Phule’s Fight Against Caste Still Resonates as Film Brings His Legacy to Screen
Story of Jyotirao and Savitribai Phule Returns to Public Attention Through Cinema
May 13, 2025
Screenshot from the film
A new biopic on 19th-century social reformer Jyotirao Phule and his wife Savitribai Phule, titled “Phule,” is now running in Indian theatres, drawing attention to enduring divides over caste, education and equality nearly 150 years after his death.
Directed by Anant Mahadevan and starring Pratik Gandhi as Jyotirao Phule and Patralekhaa as Savitribai Phule, the film recounts the couple’s pioneering efforts in social reform: opening India’s first school for girls in 1848, exposing caste-based exploitation and launching the “Satyashodhak Samaj” in 1873 to fight Brahminical dominance and priestly monopoly over knowledge at the time.
The film’s release has obviously not been without controversy. Objections from some Brahmin organisations led the Central Board of Film Certification to ask for changes to “casteist terminology” and certain dialogues. The delay and edits triggered criticism from civil rights groups, who say the discomfort over Phule’s message proves just how relevant his warnings still are.
Phule was born in 1827 in present-day Maharashtra into a family classified today as OBC (Other Backward Classes). He was educated with support from a Christian missionary and later turned vehemently against the social norms that kept lower castes, women and non-Brahmins out of schools and public life.
Phule’s writings—particularly Gulamgiri (Slavery)—attacked the religious justifications of caste discrimination and accused Brahminism of institutionalising inequality. He compared the treatment of Shudras and Ati-Shudras (Dalits) to slavery, and proposed an alternative history in which Aryans were foreign invaders who subjugated indigenous peoples.
The Satyashodhak Samaj (Society of Truth-Seekers) was a radical social reform movement aimed at dismantling caste hierarchy and promoting education and social rights for Shudras, Ati-Shudras and women.

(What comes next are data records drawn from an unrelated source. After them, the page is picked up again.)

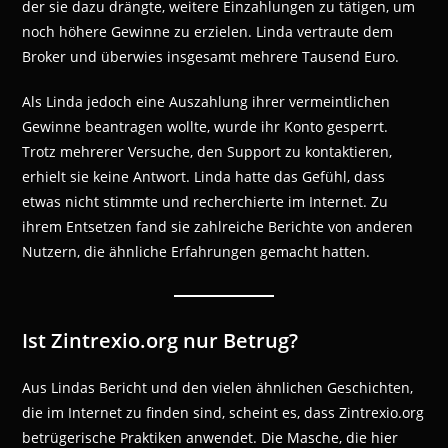
der sie dazu drängte, weitere Einzahlungen zu tätigen, um
noch höhere Gewinne zu erzielen. Linda vertraute dem
Broker und überwies insgesamt mehrere Tausend Euro.
Als Linda jedoch eine Auszahlung ihrer vermeintlichen
Gewinne beantragen wollte, wurde ihr Konto gesperrt.
Trotz mehrerer Versuche, den Support zu kontaktieren,
erhielt sie keine Antwort. Linda hatte das Gefühl, dass
etwas nicht stimmte und recherchierte im Internet. Zu
ihrem Entsetzen fand sie zahlreiche Berichte von anderen
Nutzern, die ähnliche Erfahrungen gemacht hatten.
Ist Zintrexio.org nur Betrug?
Aus Lindas Bericht und den vielen ähnlichen Geschichten,
die im Internet zu finden sind, scheint es, dass Zintrexio.org
betrügerische Praktiken anwendet. Die Masche, die hier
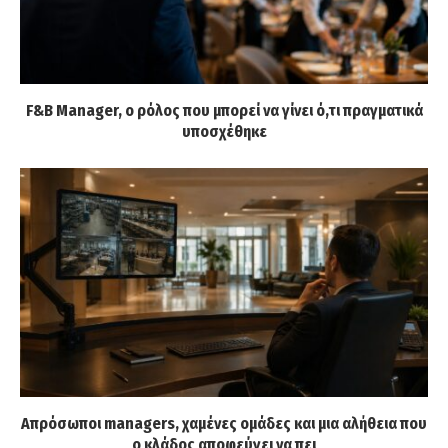
F&B Manager, ο ρόλος που μπορεί να γίνει ό,τι πραγματικά
υποσχέθηκε
Απρόσωποι managers, χαμένες ομάδες και μια αλήθεια που
ο κλάδος αποφεύγει να πει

It rejected Brahminical rituals and priestly authority, encouraging members to conduct their own weddings and religious ceremonies without orthodox intermediaries.

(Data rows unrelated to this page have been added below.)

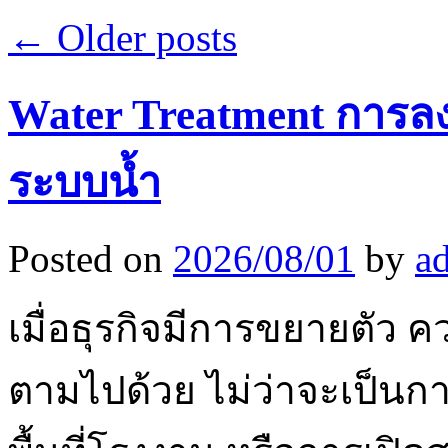
←
Older posts
Water Treatment การลงท
ระบบน้ำ
Posted on
2026/08/01
by
a
เมื่อธุรกิจมีการขยายตัว ค
ตามไปด้วย ไม่ว่าจะเป็นก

The Samaj focused on building a society based on equality, rationalism and dignity, and became a crucial platform for challenging the social dominance of upper castes in Maharashtra. While the movement promoted rational critique of caste and religion-based authority, it didn’t adopt atheism. It was “rationalist” in the sense that it questioned social practices through reason and ethics, not blind faith—but it did not deny spirituality or God.
His ideas attracted fierce resistance from sections of Hindu upper-caste elites, but also inspired a generation of anti-caste thinkers, including Dr. B.R. Ambedkar. Phule laid the foundational ideas, asserting that caste inequality was a man-made injustice rather than a divine or natural order. Building on that vision, Ambedkar transformed those principles into concrete legal and political action.

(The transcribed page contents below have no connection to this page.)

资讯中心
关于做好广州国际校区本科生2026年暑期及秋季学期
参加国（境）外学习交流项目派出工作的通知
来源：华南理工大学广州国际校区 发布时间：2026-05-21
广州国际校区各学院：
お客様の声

More than a century later, many of the conditions Phule condemned still exist, though in altered and often less visible forms.
Caste-based crimes, or crimes against Scheduled Castes (SCs), have continued to rise in recent years.
According to the National Crime Records Bureau, the number of registered cases rose from 45,961 in 2019 to 50,291 in 2020, an increase of 9.4% in just one year. The 2022 report recorded 57,582 cases registered for crimes against SCs, marking a 13.1% increase from the 50,900 cases reported in 2021.
Further, as many as 13,626 students from SCs, Scheduled Tribes (STs) and OBCs dropped out of central universities, Indian Institutes of Technology (IITs) and Indian Institutes of Management (IIMs) over a five-year period, The Indian Express reported in December 2023.
The Phules’ campaign to educate girls also remains unfinished.
As of the most recent available data, female literacy rates among SCs and STs in India continue to lag behind the national average. According to the 2011 Census, the female literacy rate for SCs was 56.5%, while for STs it was 49.4%. In contrast, the national average for female literacy stood at 65.5% during the same period.
The release of “Phule” may revive an older political argument: that the rise of Dalit consciousness has historically been met with Brahminical anxiety—and one response has been to divert attention toward Muslims as the “enemy” of Hindus, according to scholars like Kancha Ilaiah who have argued that upper-caste-led nationalism deliberately positions Muslims as external threats to prevent lower-caste communities from mobilising against their own marginalisation.
In his book, Why I Am Not a Hindu, Ilaiah critiques the concept of a unified Hindu identity, arguing that it masks the deep-seated inequalities and contradictions inherent in the caste system. He argues that the term “Hindu” was historically unfamiliar to many lower-caste communities and that its adoption served to obscure the social stratifications and maintain Brahminical dominance.
Mainstream cinema only occasionally addresses legacy of people like Phule. In contrast to biopics of kings and saints, stories of radical reformers who question religious power structures often struggle to get funding and distribution.
Meanwhile, in a country still struggling with caste violence, educational exclusion and communal polarisation, questions Phule asked in the 19th century remain unresolved.